This month marks the 160th anniversary of two major events in American history: the end of the Civil War following the surrender of the Confederate Army at Appomattox on April 9, 1865, and the assassination of Abraham Lincoln on April 14, 1865. The nation mourned Lincoln’s death as no other American had ever been mourned, a testament to his courageous effort to abolish the institution of slavery in the United States, and his untiring effort to preserve the Union. The end of the Civil War put a stop to the horrific loss of life experienced during the war years, but as we know, it did not necessarily put a stop to the underlying tensions that led to war in the first place. Racism in America continued for the next hundred years, just in different forms. Enslaved persons became free, but they were still subjected to discrimination in countless ways. One has to wonder what our society might have been like had Lincoln not been assassinated. Would his presidency have led to a more tolerant attitude from the former Confederate states? Would he have been able to mend fences in ways that would have avoided the ugly period of “Jim Crow” laws in the South, which perpetuated discrimination against African-Americans? These questions are unanswerable, of course, much as one can only speculate on what America would have looked like if John Kennedy had not been assassinated in 1963.

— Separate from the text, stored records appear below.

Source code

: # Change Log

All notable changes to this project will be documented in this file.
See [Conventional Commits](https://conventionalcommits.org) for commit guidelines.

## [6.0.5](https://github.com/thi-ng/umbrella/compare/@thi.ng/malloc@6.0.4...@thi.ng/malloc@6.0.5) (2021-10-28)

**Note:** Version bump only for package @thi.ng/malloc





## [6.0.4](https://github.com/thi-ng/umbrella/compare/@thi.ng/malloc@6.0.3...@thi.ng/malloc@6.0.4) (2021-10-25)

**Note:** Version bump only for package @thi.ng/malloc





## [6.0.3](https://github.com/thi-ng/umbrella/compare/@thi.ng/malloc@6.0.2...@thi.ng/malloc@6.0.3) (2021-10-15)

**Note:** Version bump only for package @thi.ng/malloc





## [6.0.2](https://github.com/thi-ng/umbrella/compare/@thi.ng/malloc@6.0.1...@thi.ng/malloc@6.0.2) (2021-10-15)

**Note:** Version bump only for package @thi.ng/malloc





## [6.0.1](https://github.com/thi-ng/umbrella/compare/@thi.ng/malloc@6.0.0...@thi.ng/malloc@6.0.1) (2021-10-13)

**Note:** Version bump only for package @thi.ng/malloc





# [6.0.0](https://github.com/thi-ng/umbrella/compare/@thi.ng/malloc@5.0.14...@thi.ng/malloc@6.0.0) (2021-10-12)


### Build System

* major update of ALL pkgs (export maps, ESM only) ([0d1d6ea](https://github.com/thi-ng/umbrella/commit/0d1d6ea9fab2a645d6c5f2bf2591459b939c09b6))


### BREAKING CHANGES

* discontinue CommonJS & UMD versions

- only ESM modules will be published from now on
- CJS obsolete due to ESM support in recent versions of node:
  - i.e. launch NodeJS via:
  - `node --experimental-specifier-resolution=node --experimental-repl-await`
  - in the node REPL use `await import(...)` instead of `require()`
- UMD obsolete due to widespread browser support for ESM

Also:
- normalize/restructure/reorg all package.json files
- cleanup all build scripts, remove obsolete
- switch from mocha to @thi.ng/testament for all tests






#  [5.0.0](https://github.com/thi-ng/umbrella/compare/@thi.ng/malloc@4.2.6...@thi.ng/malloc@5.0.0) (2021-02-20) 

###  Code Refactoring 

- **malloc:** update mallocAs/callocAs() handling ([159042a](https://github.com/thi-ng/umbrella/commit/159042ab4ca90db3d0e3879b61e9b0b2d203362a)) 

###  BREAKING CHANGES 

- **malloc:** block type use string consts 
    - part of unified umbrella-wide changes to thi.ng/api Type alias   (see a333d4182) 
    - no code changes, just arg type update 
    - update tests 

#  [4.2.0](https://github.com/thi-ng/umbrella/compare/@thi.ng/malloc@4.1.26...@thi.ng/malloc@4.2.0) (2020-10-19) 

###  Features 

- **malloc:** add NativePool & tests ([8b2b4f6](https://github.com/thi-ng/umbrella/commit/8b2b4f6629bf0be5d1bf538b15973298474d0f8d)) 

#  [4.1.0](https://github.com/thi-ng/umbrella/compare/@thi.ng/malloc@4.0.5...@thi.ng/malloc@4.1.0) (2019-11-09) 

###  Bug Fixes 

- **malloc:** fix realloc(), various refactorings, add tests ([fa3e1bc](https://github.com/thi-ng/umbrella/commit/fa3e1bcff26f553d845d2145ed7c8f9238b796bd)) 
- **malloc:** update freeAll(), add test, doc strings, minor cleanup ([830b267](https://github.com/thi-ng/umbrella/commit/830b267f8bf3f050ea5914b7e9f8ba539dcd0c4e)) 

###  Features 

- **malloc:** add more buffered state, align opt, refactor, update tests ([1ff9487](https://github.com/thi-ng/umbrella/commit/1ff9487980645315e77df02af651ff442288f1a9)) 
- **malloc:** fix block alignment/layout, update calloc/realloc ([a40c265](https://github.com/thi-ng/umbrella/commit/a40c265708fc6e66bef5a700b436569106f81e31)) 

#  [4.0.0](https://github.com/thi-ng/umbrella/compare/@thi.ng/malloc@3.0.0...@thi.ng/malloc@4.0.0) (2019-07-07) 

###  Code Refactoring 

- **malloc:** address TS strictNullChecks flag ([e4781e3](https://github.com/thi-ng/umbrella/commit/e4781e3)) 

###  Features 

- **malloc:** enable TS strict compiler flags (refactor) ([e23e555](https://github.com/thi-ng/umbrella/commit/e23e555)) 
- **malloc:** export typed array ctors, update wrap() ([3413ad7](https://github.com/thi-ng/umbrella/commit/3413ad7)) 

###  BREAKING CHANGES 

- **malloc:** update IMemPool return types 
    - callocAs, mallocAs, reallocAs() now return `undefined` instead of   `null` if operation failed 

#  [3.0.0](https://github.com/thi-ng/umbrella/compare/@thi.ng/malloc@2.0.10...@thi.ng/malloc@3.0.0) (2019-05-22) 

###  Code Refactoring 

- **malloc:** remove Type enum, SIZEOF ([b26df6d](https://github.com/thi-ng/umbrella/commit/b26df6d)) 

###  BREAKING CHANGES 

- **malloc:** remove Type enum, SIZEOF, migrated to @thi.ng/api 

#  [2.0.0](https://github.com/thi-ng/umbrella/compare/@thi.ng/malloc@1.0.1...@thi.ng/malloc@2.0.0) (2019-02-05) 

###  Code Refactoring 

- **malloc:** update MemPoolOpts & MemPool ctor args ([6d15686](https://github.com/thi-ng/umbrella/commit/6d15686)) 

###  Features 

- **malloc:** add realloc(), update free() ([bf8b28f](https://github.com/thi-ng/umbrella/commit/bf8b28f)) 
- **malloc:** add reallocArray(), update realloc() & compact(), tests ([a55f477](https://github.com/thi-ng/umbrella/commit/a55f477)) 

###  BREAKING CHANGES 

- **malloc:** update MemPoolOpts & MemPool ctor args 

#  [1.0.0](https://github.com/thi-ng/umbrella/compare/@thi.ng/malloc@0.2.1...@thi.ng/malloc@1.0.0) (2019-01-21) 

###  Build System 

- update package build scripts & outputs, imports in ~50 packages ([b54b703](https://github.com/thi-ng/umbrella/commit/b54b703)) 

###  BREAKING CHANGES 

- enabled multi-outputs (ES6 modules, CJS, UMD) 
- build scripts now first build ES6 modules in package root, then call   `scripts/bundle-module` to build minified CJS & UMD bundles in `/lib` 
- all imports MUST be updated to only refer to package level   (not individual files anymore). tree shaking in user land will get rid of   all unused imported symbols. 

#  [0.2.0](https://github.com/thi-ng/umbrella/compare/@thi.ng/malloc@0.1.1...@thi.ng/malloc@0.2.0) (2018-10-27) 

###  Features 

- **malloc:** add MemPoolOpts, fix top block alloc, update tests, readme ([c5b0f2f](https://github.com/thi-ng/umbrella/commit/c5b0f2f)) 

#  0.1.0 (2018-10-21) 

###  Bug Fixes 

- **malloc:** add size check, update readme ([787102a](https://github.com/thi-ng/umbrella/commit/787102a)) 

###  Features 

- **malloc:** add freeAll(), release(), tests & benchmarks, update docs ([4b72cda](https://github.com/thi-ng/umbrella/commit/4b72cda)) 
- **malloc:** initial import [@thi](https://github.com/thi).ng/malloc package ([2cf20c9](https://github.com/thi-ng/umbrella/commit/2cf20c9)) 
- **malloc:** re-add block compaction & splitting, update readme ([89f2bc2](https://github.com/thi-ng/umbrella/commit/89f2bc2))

The interesting backstory on Lincoln is that he was not an abolitionist by any stretch, and as a Presidential candidate in 1860 he walked a careful line—never expressly declaring that slavery should be abolished, but rather that the institution of slavery should not be permitted to expand into the newly created states and territories of the West. Lincoln was not alone in this line of thinking, and in fact the preceding decade saw several legislative efforts to accomplish just that sort of compromise (the “Compromise of 1850” being one of them). As we’ve written before, his Emancipation Proclamation announced in January 1863 was his first and most overt declaration that slavery must end. Not coincidentally, the Proclamation was also a vehicle for Lincoln to now recruit freed slaves to fight for the Union at a time when the Union Army was being defeated on the battlefield (Antietam and Fredericksburg being prime examples) with massive losses of life. Of course, we know that the war continued for another 2 ½ years, during which time Lincoln authorized General Sherman’s infamous “March to the Sea,” which involved the wholesale destruction of much of the South’s factories, towns, railroads, and sources of food & clothing. By 1865, the South was in tatters.

The culmination of Lincoln’s war strategy was the surrender at Appomattox (which occurred in a private home, not at the courthouse). The meeting of Generals Grant and Lee was in many respects inevitable, as General Lee had come to realize that his Army was unable to match the resources of the Union Army much longer, and that further warfare would be futile. Lee was a reluctant party to the negotiations that led to the Articles of Surrender, while General Grant was, if anything, gracious in allowing Lee to surrender on generous terms— to the point that Grant’s concessions were heavily criticized by various political leaders when the terms of surrender became known back in Washington. However, Lincoln’s appointment of Grant to serve as Commanding General of the Union Army was, in retrospect, a move that saved the Union: Grant was a warrior of the highest order, and took the battle to General Lee in unrelenting fashion. He was also willing to sacrifice thousands of soldiers’ lives in the process, sometimes shockingly so. His brilliant battlefield tactics leading up to the final surrender at Appomattox have been lauded by military historians, and his victories against the Confederate armies made him one of the most revered figures in America for the rest of the century. As for General Lee, he effectively retired from public life, never apologetic about his decision to serve as the commander-in-chief of a Confederate army determined to fight to the bitter end. He was a hero to his former Confederate soldiers, and revered for many decades following his death in 1870. Both men fought for causes they believed in, and both men will be remembered this month for finding a way to end the tragedy that was our Civil War. But it is Abraham Lincoln who left the most lasting legacy of all— the United States of America, and in his own words, “a more perfect union.”